Woman Jailed For Asking ‘Why’ Files Suit Against APD, Officers

Rhonda Cook, Atlanta Journal-Constitution, March 2, 2010

A woman jailed for 10 hours after she challenged the authority of a policeman has filed suit in federal court against the officers and the Atlanta Police Department, claiming they violated her civil rights, used excessive force on her and subjected her to emotional distress.

The suit said the officers were acting “upon racial prejudices accumulated and fostered” by APD when they arrested Minnie Carey, who was 61 at the time, for disorderly conduct after she asked “why” she had to move from where she was standing on a sidewalk talking to friends.

The suit says the officers’ agenda in ordering her to move and the arresting her was to “demonstrate power and control and [to] strike fear into citizens of this low income, predominately black neighborhood.”

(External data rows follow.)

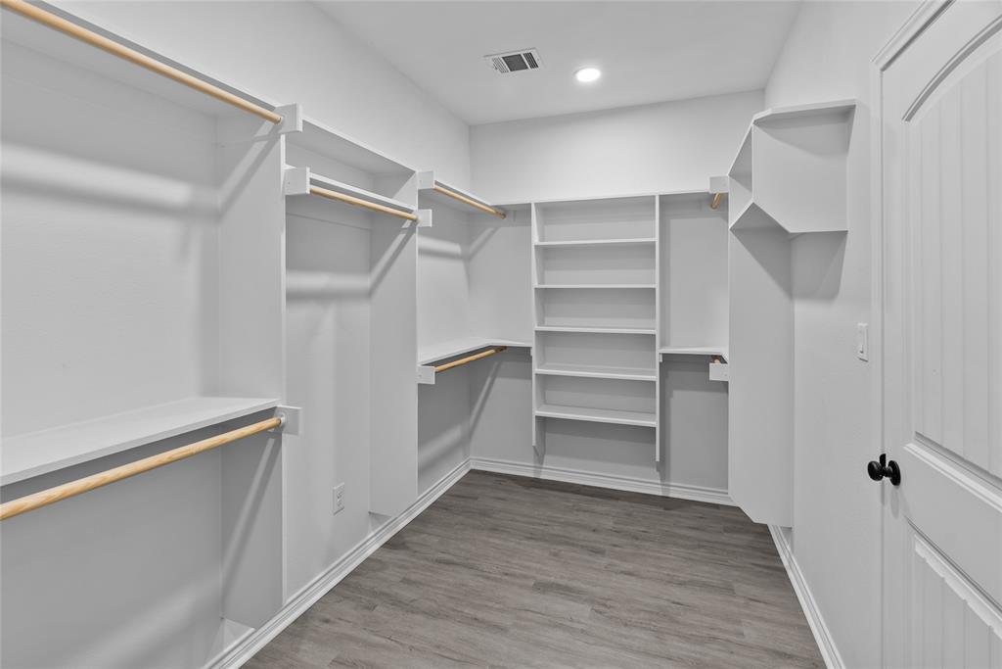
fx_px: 445
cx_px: 501
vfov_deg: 73.8
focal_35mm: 16
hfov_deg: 96.7
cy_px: 334
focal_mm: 16
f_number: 7.1
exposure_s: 2.5
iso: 100
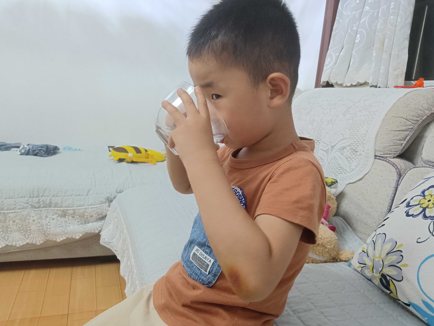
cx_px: 217
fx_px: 339
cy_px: 163
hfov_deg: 65.3
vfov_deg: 51.4
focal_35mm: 27
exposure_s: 1/30
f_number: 1.9
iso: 2118
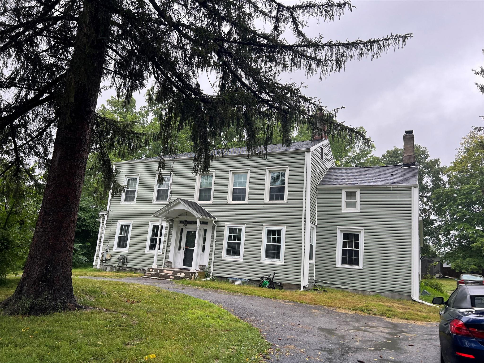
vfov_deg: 53.1
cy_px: 182
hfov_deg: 67.3
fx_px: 364
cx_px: 242
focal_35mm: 26
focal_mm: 5.7
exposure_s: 1/371
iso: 50
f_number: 1.5
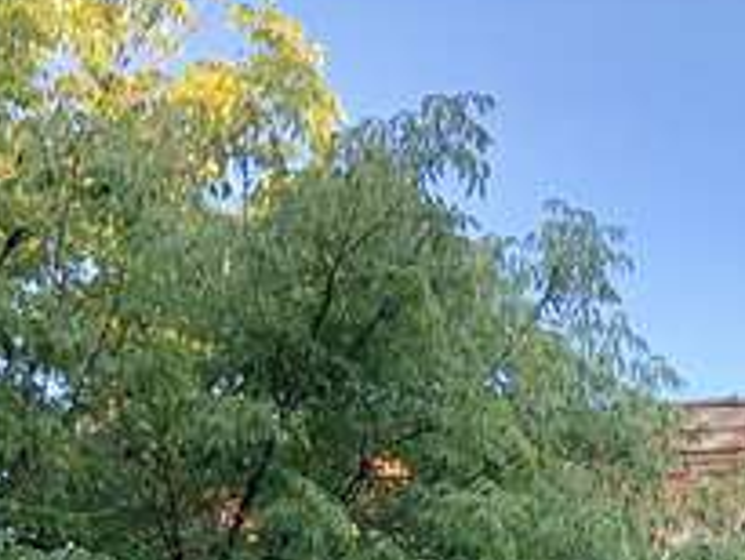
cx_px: 825
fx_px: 2261
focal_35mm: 105
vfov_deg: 12.9
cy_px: 993
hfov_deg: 18.0
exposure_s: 1/120
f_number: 1.8
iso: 32
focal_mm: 3.99
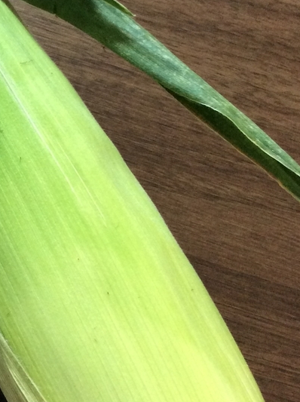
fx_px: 834
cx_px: -29
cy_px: 130
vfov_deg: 26.9
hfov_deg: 19.5
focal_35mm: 72
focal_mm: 3.3
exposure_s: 1/24
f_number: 2.4
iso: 160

Carey, now 62, told The Atlanta Journal-Constitution that Officer Brandy Dolson and his partner drove up in their patrol car and told the women to move. Carey’s friends walked off, but she didn’t. Instead, Carey asked “why” and Dolson responded, “because I said so.”

Carey said she was then handcuffed and taken to the Atlanta jail on a charge of disorderly conduct. She was kept in jail almost 10 hours, according to the suit.

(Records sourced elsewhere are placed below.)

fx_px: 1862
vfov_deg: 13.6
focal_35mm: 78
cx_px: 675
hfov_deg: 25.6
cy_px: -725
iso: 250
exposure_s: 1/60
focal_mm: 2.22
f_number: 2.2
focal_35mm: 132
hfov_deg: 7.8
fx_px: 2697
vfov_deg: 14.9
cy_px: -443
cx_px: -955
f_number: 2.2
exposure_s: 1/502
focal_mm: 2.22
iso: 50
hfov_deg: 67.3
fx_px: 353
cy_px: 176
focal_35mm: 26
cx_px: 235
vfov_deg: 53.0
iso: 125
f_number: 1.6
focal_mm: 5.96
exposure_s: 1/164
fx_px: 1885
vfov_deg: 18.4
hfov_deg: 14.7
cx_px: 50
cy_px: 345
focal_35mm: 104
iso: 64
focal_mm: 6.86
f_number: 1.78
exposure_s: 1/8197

The Citizen Review Board, which investigates allegations of Atlanta police misconduct, already has found that Dolson acted improperly in the incident. Board members put off recommending a punishment until they have reviewed details of previous citizen complaints against Dolson.


“Atlanta police have been known to target and abuse blacks, without reason, in this low income neighborhood, resulting in extreme fear of the police by its residents,” the lawsuit said.

Dolson and his partner–Jamie Nelson, who also is named in the suit–are African-American.


At the same time, the lawsuit says, the city does not discourage street officers from targeting the poor or minorities, and APD does not give officers proper training.


The suit said the officers violated Carey’s Fourth Amendment protection from unreasonable search and seizure, denied her liberty and violated her right to be free from racial discrimination.